Authors: Ahmed Telili (TII, UAE), Wassim Hamidouche (TII, UAE), Brahim Farhat (TII, UAE), Hadi Amirpour (AAU, Austria), Christian Timmerer (AAU, Austria), Ibrahim Khadraoui (TII, UAE), Jiajie Lu (Politecnico di Milano, Italy), The Van Le (IVCL, South Korea), Jeonneung Baek (IVCL, South Korea), Jin Young Lee (IVCL, South Korea), Yiying Wei (AAU, Austria), Xiaopeng Sun (Meituan Inc. China), Yu Gao (Meituan Inc. China), JianCheng Huang (Meituan Inc. China) and Yujie Zhong (Meituan Inc. China)
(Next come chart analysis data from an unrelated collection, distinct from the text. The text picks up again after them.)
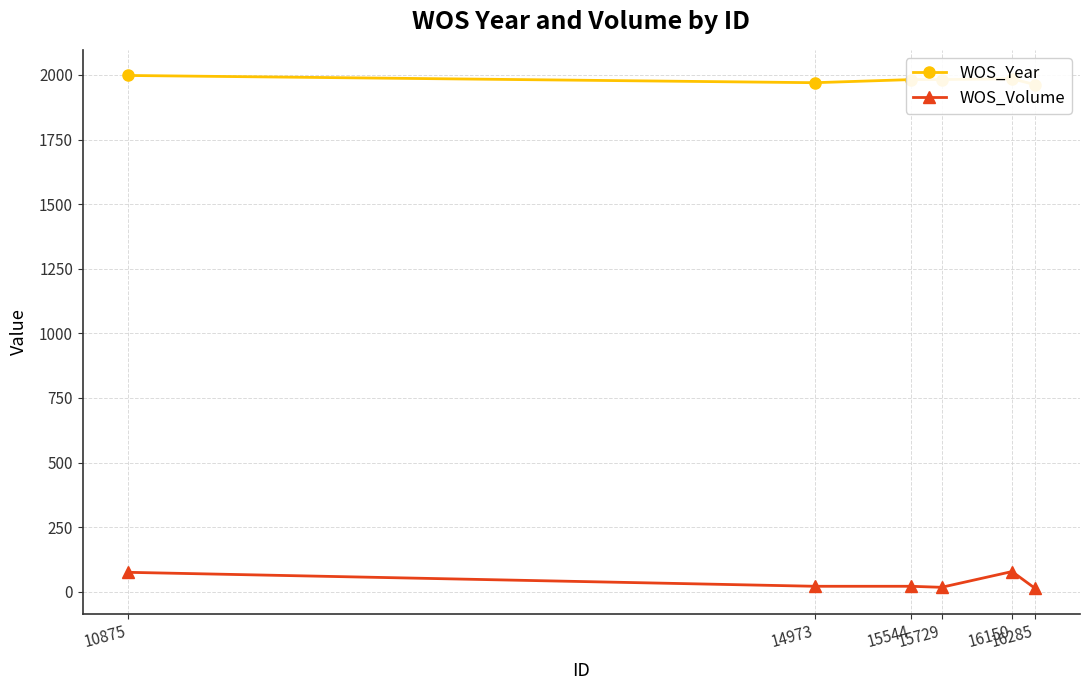

Which category has the lowest value across all series?

16285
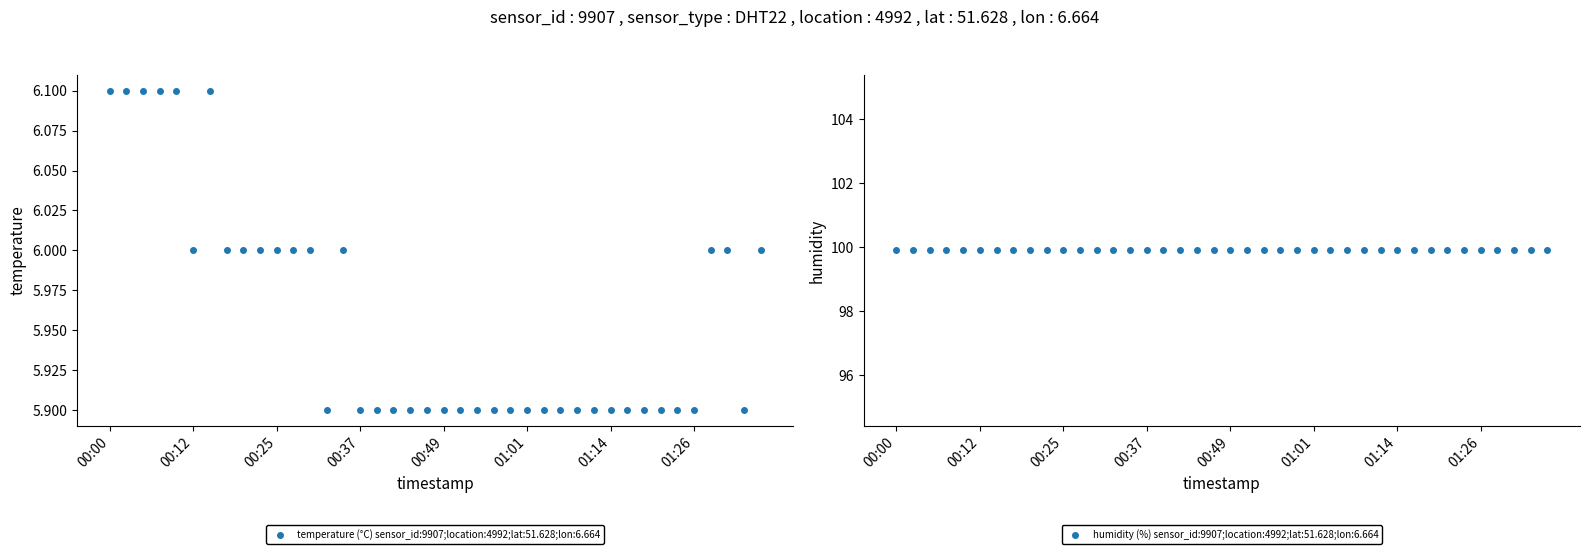

What is the ratio of the value at 01:31 to the value at 00:17?

1.0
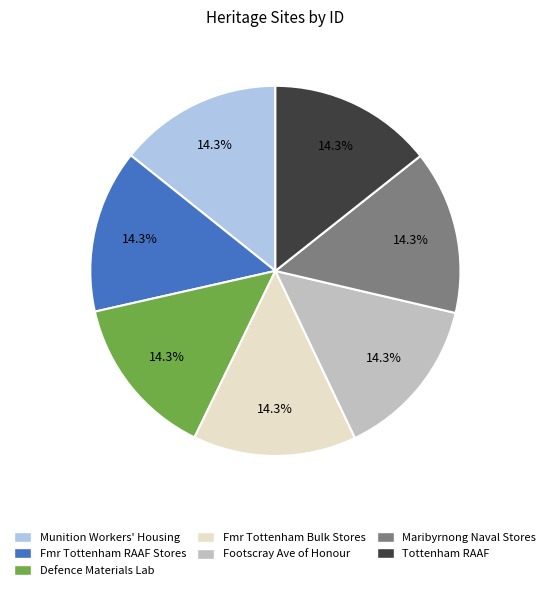

Is there a majority slice in this chart?

No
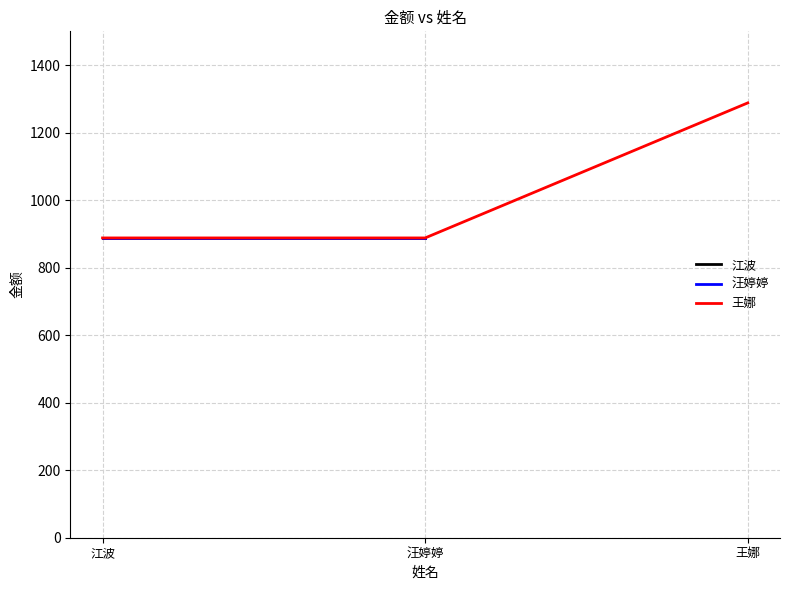

What is the sum of the 江波 values at 王娜 and 江波?

2176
Journal: Signal Processing: Image Communication
Abstract: Omnidirectional (360-degree) video is rapidly gaining popularity due to advancements in immersive technologies like virtual reality (VR) and extended reality (XR). However, real-time streaming of such videos, particularly in live mobile scenarios such as unmanned aerial vehicles (UAVs), is hindered by limited bandwidth and strict latency constraints. While traditional methods such as compression and adaptive resolution are helpful, they often compromise video quality and introduce artifacts that diminish the viewer’s experience. Additionally, the unique spherical geometry of 360-degree video, with its wide field of view, presents challenges not encountered in traditional 2D video. To address these challenges, we initiated the 360-degree Video Super Resolution and Quality Enhancement challenge. This competition encourages participants to develop efficient machine learning (ML)-powered solutions to enhance the quality of low-bitrate compressed 360-degree videos, under two tracks focusing on 2× and 4× super-resolution (SR). In this paper, we outline the challenge framework, detailing the two competition tracks and highlighting the SR solutions proposed by the top-performing models. We assess these models within a unified framework, (i) considering quality enhancement, (ii) bitrate gain, and (iii) computational efficiency. Our findings show that lightweight single-frame models can effectively balance visual quality and runtime performance under constrained conditions, setting strong baselines for future research. These insights offer practical guidance for advancing real-time 360-degree video streaming, particularly in bandwidth-limited immersive applications.